(BRIEF):
Retrieve each line that contains the word "heeft" from the entries below.

[DATA TO PROCESS — start]

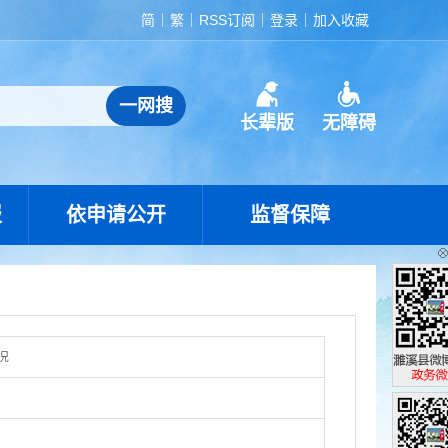
简
繁
RSS订阅
登录
加入收藏
长辈版
无障碍
报
依申请公开
监督保障
况
濉溪县政
政务微博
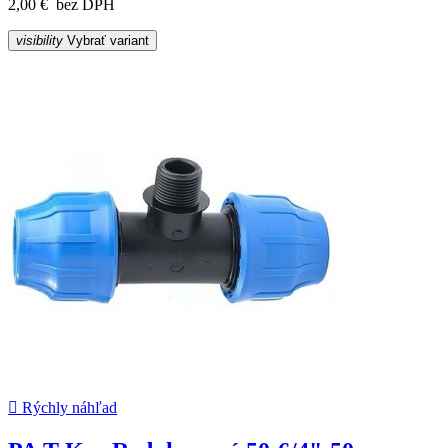
2,00 €
bez DPH
visibility
Vybrať variant

Rýchly náhľad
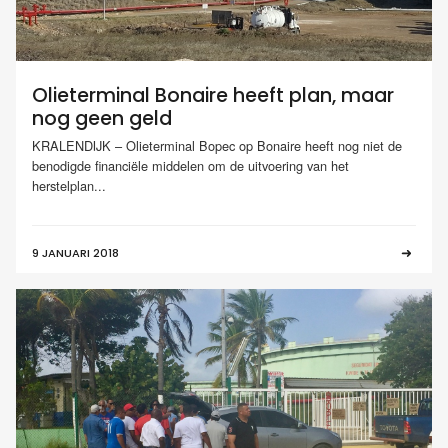
Olieterminal Bonaire heeft plan, maar
nog geen geld
KRALENDIJK – Olieterminal Bopec op Bonaire heeft nog niet de
benodigde financiële middelen om de uitvoering van het
herstelplan...
9 JANUARI 2018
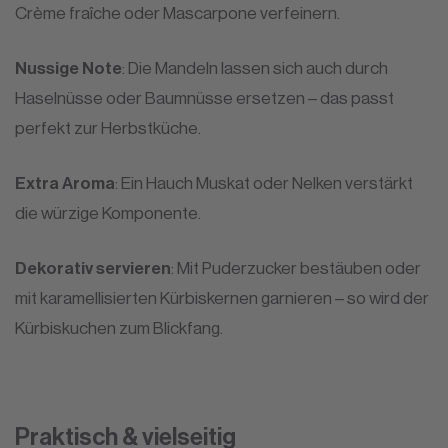
Crème fraîche oder Mascarpone verfeinern.
Nussige Note
: Die Mandeln lassen sich auch durch
Haselnüsse oder Baumnüsse ersetzen – das passt
perfekt zur Herbstküche.
Extra Aroma
: Ein Hauch Muskat oder Nelken verstärkt
die würzige Komponente.
Dekorativ servieren
: Mit Puderzucker bestäuben oder
mit karamellisierten Kürbiskernen garnieren – so wird der
Kürbiskuchen zum Blickfang.
Praktisch & vielseitig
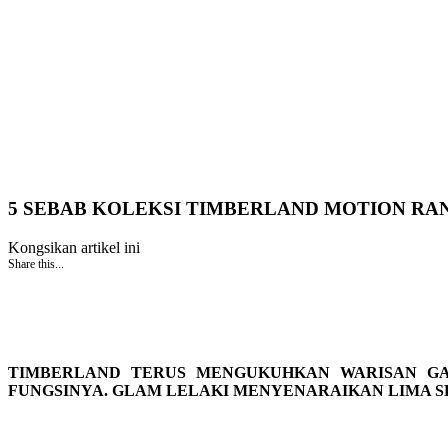
5 SEBAB KOLEKSI TIMBERLAND MOTION RA
Kongsikan artikel ini
Share this...
TIMBERLAND TERUS MENGUKUHKAN WARISAN GA
FUNGSINYA. GLAM LELAKI MENYENARAIKAN LIMA SE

[DATA TO PROCESS — finish]

(ANSWER SECTION):
Olieterminal Bonaire heeft plan, maar
KRALENDIJK – Olieterminal Bopec op Bonaire heeft nog niet de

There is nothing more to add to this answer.